The software and people behind academic research
Brought to you by The University of Sheffield
The use of data and computational analysis in research is increasing and it is critical in getting new insights. But how does the code that drives this research get written? What is different about writing software in a research environment? What are the challenges around data management and infrastructure? And how can visualisation technologies make the outputs of research of greater value and interest to other researchers and the public?
This event is part of the Sheffield Digital festival. After registering you'll be sent a Google Meet link before the event.
The schedule for the event will be the following three 20-minute talks followed by Q&A.
Will Furnass, Research Software Engineer: Turning ideas into code.
Much of modern research is facilitated by code that researchers have had a hand in writing. In this first talk we explore the processes through which research ideas are encapsulated as software, which often involves interactive data exploration, then how this software evolves (or not) over time. We also discuss the computational demands of research and common technologies, before concluding with a look at challenges relating to the development of coding skills in academia, the drive for reproducible research, and how funding and incentives shape the research software lifecycle.
Joe Heffer, Research Data Engineer: Supporting Coronavirus Genomics.

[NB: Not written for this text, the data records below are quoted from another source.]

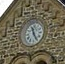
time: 11:24
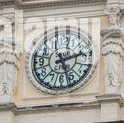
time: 2:26
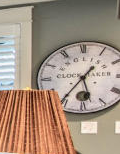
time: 5:36
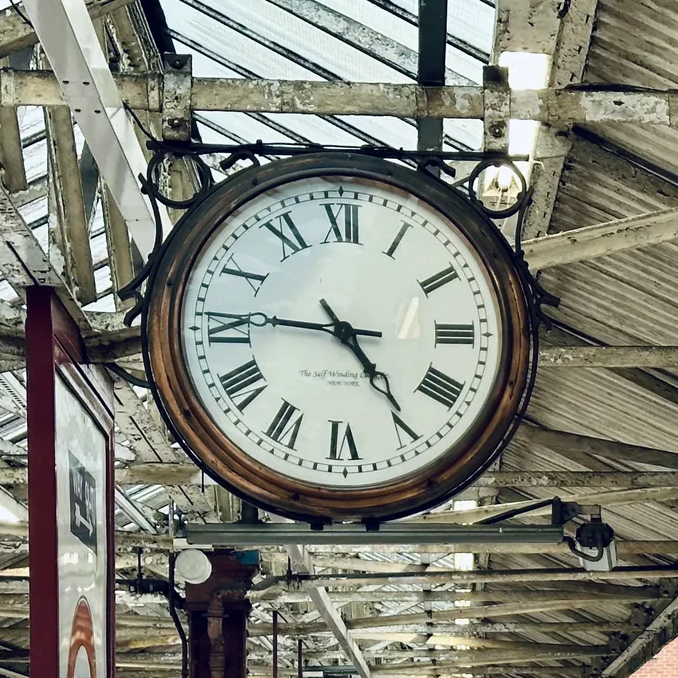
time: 4:46
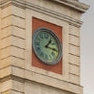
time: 1:16
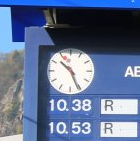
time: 10:26
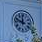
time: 11:48
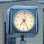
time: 7:24
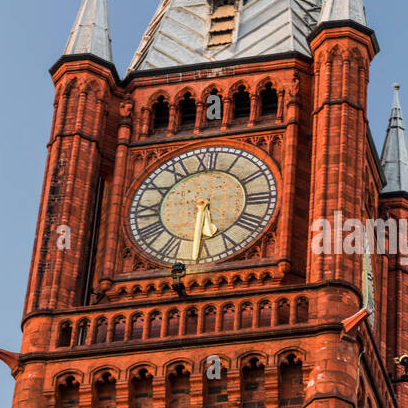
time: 5:30
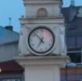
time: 6:52
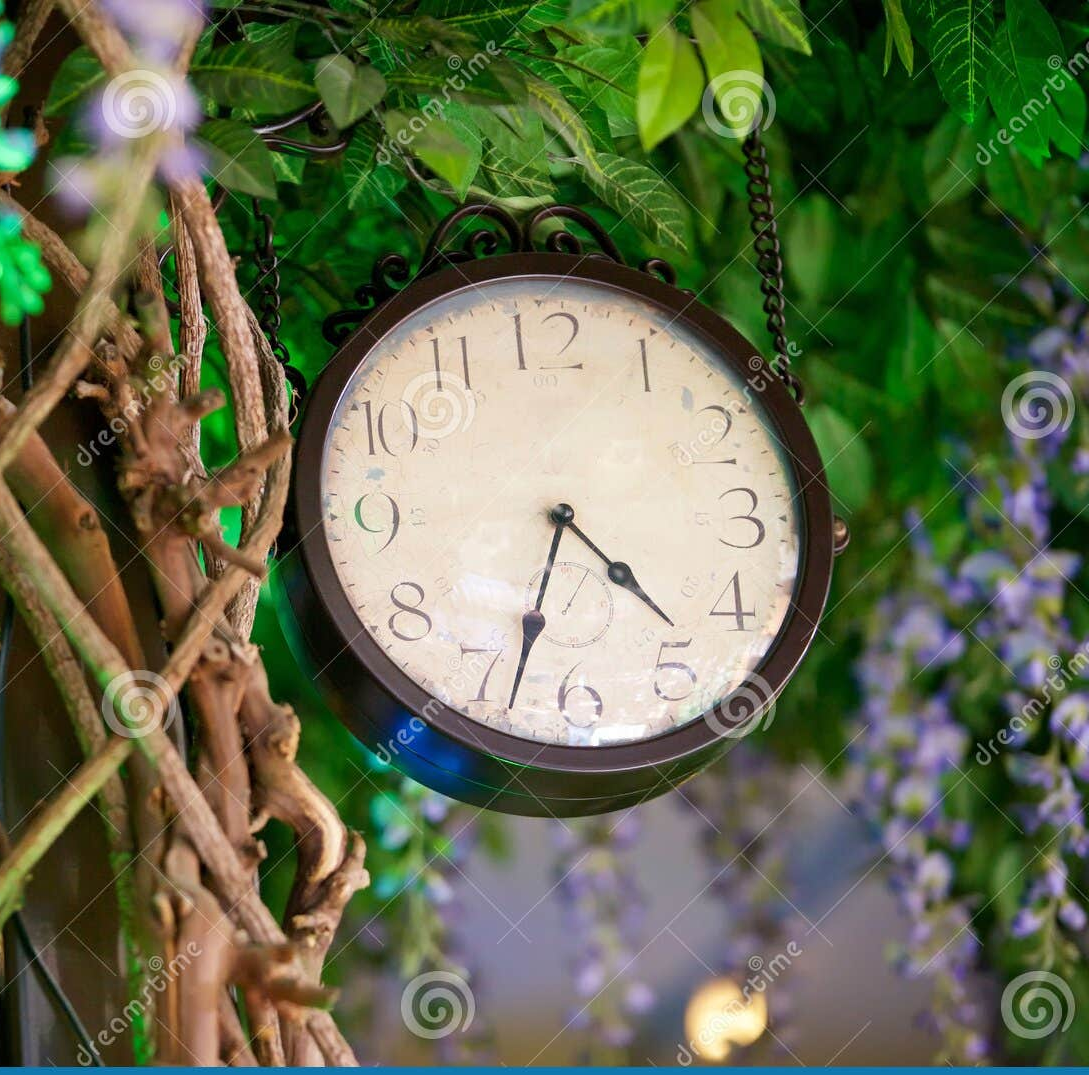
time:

We provided software engineering expertise for researchers from The University of Sheffield who are participating in the COVID-19 Genomics UK (COG-UK) Consortium which provides large-scale, rapid genomic sequencing to guide the public health response to the pandemic.
Gemma Ives, Research Data Scientist: Communicating Research Through Visualisation.
More and more often researchers are openly sharing their research data and their findings, encouraging engagement and scrutiny from politicians and the public. This final talk will discuss how and why data visualisation is becoming an essential skill in academic research.